Quantas vezes você precisou caçar ou pescar para sobreviver?
Pescar é uma atividade estonteamente entediante e desprovida de atrativos, mas eu já cacei alguns animais pequenos, mas nunca porque precisava.
É tudo muito bom quando “pegar um peixe” é seguido por “para mostrar pra mãe”, mas a estória é outra quando se depende disso para viver. E a não ser que você more num sítio ou num interior idílico, dificilmente você encontrará fruteiras suficientes para lhe prover alimentação.

Você sabe identificar uma cenoura enquanto ela ainda está plantanda? E um pé de batata? Você sabe plantar batatas? Ou arroz?
Considerando que você aprenda a caçar e a distinguir um pé-de-batata de um mói-de-mato e consiga plantar arroz, agora você precisa de fogo (batata crua é ruim para o estômago e arroz cru péssimo para os dentes).
Você sabe fazer fogo? Isqueiros e fósforos eventualmente vão acabar e manter uma fogueira acesa para sempre é muito dispendioso, pois gasta móveis preciosos queimando-os à toa mesmo quando não é necessário para assar a comida ou destilar água (fica a dica).

-------------------------

Tarefa 1
Responda sobre o texto de sobrevivência:
(a) Por que, segundo o texto, não se deve comer batata crua?
(b) Que dois objetos para acender fogo o texto diz que eventualmente vão acabar?
(c) Em que lugares, de acordo com o texto, seria possível encontrar fruteiras suficientes para se alimentar?
Tarefa 2
Reproduza fielmente o trecho do texto de sobrevivência que vai de "Pescar é uma" a "para os dentes).".
A listagem é um material à parte, independente do texto.

Dados de estimativa de pose:
-------------------------

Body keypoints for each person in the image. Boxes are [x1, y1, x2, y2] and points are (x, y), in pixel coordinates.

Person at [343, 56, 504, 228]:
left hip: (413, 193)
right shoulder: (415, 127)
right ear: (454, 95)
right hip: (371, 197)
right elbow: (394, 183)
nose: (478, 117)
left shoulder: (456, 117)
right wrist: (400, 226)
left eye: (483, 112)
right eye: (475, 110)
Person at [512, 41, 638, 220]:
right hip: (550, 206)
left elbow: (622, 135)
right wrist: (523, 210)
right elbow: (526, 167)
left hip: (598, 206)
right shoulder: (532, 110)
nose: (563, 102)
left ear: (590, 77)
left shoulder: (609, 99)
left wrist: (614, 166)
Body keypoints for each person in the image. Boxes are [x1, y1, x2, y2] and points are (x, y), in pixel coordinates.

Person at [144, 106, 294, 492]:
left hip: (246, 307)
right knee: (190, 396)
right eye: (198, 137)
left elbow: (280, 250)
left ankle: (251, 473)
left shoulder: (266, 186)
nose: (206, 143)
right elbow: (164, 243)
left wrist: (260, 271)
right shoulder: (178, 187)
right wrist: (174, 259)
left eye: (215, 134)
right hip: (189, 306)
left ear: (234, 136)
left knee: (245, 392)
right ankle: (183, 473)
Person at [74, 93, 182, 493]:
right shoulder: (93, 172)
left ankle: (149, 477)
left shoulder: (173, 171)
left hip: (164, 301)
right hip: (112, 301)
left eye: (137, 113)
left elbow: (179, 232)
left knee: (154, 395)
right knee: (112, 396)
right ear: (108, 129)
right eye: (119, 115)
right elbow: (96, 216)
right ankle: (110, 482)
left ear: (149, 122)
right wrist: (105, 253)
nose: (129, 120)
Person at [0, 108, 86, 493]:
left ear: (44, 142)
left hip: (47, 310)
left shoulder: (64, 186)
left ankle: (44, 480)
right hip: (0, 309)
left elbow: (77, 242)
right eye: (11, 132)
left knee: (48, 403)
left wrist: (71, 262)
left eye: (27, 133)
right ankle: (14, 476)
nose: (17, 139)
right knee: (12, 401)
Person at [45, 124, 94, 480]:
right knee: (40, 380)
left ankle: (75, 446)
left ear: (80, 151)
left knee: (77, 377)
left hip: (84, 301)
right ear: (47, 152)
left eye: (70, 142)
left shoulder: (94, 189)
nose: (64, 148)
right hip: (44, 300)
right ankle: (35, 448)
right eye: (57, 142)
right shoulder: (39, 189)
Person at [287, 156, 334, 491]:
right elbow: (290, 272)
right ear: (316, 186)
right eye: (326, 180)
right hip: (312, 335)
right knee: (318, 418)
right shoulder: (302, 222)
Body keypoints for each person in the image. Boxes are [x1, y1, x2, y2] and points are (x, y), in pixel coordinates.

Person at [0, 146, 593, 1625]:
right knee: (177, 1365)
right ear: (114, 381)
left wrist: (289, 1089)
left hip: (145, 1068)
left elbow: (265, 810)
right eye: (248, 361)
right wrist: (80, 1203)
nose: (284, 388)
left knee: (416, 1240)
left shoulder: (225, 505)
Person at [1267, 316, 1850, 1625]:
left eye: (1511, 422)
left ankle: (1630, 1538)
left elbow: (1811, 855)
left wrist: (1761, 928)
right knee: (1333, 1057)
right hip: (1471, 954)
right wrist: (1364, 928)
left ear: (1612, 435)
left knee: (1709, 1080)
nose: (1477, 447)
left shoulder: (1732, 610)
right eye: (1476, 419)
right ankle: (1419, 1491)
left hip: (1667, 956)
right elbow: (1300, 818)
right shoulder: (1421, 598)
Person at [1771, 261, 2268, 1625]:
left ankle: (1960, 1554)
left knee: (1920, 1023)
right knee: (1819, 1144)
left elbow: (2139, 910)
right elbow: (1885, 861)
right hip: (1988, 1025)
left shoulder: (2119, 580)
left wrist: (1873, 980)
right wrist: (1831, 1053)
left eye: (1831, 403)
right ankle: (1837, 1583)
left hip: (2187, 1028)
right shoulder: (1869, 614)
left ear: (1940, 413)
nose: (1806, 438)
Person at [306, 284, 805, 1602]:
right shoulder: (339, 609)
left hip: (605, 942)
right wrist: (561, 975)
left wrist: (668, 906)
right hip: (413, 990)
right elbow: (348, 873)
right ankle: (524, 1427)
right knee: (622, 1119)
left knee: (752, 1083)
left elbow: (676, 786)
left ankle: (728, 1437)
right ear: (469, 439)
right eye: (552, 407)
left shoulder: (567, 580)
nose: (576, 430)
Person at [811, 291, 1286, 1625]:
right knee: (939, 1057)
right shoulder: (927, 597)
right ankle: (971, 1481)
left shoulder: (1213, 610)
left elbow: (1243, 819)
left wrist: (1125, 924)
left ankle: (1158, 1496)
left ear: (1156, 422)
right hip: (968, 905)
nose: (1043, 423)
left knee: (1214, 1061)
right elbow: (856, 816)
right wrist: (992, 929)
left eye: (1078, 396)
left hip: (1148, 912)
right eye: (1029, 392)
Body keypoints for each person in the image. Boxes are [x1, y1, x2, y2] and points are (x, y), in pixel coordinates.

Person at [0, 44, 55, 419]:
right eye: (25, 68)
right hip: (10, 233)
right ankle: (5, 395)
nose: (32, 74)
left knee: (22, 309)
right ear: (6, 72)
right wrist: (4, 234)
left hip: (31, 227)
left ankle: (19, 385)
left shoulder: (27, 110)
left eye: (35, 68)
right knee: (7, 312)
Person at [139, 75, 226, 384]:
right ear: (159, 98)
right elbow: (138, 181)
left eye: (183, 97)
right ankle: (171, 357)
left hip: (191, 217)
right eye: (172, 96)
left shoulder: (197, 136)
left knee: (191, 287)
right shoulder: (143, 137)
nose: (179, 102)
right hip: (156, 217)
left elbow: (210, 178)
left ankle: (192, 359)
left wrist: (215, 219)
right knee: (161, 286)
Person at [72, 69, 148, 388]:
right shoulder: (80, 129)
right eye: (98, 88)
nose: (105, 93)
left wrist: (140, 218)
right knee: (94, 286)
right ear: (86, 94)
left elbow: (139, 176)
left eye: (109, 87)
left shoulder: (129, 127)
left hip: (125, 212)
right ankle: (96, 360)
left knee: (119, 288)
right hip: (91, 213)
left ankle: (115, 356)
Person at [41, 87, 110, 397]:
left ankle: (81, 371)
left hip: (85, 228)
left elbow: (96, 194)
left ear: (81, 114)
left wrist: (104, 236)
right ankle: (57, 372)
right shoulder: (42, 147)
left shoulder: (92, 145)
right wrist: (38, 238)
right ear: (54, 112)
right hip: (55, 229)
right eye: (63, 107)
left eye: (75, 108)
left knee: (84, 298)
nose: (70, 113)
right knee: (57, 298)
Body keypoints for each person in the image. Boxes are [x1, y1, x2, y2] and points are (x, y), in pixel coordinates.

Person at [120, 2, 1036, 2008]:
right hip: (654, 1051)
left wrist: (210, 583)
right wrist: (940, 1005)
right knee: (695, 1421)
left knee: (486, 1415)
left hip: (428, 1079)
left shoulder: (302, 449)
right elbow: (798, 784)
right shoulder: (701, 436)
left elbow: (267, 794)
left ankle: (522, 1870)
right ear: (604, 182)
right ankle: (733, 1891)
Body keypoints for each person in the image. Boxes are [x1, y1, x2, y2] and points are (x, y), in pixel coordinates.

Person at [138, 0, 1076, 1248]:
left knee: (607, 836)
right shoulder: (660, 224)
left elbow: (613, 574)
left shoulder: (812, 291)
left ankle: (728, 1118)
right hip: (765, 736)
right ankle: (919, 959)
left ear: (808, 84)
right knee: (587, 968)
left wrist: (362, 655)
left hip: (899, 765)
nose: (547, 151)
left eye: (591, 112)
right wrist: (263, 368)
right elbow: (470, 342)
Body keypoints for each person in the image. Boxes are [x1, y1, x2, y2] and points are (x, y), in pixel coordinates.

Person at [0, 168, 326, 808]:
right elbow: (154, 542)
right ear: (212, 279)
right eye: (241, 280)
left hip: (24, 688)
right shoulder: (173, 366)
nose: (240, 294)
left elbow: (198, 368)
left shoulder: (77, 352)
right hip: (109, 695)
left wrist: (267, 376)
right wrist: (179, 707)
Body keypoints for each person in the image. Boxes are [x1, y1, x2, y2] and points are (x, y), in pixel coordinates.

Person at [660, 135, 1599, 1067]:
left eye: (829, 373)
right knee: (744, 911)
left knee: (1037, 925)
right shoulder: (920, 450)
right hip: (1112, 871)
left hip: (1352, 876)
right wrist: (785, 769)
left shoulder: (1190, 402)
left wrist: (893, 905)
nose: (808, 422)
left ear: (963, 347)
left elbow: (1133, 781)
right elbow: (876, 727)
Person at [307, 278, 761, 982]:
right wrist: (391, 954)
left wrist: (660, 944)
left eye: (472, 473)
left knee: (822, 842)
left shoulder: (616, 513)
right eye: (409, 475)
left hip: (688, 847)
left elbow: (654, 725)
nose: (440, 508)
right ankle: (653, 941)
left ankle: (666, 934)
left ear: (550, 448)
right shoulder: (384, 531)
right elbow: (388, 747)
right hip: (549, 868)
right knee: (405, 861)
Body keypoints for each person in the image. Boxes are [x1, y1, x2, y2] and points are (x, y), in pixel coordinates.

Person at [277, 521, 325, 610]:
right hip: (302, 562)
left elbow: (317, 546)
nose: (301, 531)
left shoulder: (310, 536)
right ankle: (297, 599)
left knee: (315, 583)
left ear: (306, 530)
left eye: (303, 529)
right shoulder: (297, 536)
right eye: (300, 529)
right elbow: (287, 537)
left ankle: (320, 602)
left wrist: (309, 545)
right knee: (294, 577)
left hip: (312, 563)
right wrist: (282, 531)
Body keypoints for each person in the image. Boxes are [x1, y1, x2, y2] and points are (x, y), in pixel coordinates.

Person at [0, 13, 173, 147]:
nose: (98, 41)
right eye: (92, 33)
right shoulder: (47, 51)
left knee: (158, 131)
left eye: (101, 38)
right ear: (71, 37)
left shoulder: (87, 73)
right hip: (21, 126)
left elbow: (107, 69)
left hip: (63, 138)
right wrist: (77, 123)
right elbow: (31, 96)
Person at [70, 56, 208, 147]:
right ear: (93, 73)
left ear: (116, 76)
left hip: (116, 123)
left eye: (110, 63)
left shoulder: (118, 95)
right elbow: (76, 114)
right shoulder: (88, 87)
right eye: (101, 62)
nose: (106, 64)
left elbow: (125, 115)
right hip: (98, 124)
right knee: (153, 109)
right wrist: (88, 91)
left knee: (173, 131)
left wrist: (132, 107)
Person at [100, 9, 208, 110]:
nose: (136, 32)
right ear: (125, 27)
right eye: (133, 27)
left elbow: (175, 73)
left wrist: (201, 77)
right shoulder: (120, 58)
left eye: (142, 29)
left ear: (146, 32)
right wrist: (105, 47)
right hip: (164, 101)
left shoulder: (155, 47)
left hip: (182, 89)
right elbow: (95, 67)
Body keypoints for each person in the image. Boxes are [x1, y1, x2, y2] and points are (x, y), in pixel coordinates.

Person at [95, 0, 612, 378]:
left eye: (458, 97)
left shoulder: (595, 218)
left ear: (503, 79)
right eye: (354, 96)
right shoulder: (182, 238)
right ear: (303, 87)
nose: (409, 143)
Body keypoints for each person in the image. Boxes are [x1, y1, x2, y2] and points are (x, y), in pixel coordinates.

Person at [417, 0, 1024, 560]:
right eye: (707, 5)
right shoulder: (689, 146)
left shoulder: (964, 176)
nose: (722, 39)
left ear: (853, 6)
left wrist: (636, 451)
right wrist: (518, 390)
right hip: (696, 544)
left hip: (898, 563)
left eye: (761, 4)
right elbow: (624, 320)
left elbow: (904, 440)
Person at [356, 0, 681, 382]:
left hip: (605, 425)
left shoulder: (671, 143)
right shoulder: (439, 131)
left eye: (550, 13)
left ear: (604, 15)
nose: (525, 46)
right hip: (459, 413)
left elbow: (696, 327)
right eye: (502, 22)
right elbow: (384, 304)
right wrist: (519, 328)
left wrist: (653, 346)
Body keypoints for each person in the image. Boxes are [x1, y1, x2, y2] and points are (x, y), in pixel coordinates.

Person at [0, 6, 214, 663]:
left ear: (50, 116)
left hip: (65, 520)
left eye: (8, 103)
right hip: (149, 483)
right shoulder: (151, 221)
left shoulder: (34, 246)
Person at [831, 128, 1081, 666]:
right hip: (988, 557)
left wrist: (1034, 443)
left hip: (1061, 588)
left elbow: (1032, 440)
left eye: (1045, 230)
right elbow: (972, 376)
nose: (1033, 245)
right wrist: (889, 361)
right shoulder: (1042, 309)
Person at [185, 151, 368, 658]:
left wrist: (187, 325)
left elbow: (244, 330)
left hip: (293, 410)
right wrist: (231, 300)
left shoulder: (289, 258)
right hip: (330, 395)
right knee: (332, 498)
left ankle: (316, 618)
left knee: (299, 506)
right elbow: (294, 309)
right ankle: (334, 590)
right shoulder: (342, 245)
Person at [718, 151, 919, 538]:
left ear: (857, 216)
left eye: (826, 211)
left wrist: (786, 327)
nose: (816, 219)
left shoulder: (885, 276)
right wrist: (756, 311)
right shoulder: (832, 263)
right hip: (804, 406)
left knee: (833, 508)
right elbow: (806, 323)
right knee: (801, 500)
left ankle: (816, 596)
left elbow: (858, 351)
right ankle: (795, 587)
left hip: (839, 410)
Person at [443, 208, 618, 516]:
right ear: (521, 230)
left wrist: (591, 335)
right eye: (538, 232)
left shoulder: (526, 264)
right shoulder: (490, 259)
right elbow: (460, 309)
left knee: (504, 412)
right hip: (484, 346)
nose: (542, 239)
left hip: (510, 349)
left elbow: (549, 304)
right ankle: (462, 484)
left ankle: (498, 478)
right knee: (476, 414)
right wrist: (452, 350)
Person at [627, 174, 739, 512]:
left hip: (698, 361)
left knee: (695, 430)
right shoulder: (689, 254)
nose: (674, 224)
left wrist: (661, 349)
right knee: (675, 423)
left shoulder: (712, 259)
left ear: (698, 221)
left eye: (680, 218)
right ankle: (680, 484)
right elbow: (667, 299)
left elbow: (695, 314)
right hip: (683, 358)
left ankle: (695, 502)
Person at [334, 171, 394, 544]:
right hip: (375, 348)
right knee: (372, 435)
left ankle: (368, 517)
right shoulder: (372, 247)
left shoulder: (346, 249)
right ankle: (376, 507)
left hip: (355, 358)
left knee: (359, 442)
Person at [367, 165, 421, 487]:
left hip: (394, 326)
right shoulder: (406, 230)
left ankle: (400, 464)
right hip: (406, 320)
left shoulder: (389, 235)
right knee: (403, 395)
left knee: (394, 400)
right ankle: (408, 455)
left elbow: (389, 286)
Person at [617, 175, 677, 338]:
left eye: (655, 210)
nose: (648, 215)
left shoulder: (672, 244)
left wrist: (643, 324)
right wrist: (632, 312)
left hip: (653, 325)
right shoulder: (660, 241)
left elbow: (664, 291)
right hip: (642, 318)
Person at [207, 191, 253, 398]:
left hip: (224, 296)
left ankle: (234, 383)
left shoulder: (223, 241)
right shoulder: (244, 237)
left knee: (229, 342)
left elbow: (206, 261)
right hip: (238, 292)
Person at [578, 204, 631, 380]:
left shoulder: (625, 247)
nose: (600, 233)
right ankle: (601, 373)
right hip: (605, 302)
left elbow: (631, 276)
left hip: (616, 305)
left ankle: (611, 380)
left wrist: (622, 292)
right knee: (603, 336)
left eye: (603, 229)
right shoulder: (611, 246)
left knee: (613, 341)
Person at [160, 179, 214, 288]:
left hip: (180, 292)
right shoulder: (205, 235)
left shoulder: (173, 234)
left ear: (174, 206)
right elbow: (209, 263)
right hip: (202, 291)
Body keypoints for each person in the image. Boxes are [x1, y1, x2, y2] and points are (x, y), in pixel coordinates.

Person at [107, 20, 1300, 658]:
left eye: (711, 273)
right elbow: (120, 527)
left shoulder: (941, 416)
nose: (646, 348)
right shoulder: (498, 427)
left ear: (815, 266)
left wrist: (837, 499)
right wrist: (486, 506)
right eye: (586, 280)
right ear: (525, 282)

-------------------------

Resposta 1
(a) Porque batata crua é ruim para o estômago.
(b) Isqueiros e fósforos.
(c) Num sítio ou num interior idílico.

Resposta 2
Pescar é uma atividade estonteamente entediante e desprovida de atrativos, mas eu já cacei alguns animais pequenos, mas nunca porque precisava.
É tudo muito bom quando “pegar um peixe” é seguido por “para mostrar pra mãe”, mas a estória é outra quando se depende disso para viver. E a não ser que você more num sítio ou num interior idílico, dificilmente você encontrará fruteiras suficientes para lhe prover alimentação.

Você sabe identificar uma cenoura enquanto ela ainda está plantanda? E um pé de batata? Você sabe plantar batatas? Ou arroz?
Considerando que você aprenda a caçar e a distinguir um pé-de-batata de um mói-de-mato e consiga plantar arroz, agora você precisa de fogo (batata crua é ruim para o estômago e arroz cru péssimo para os dentes).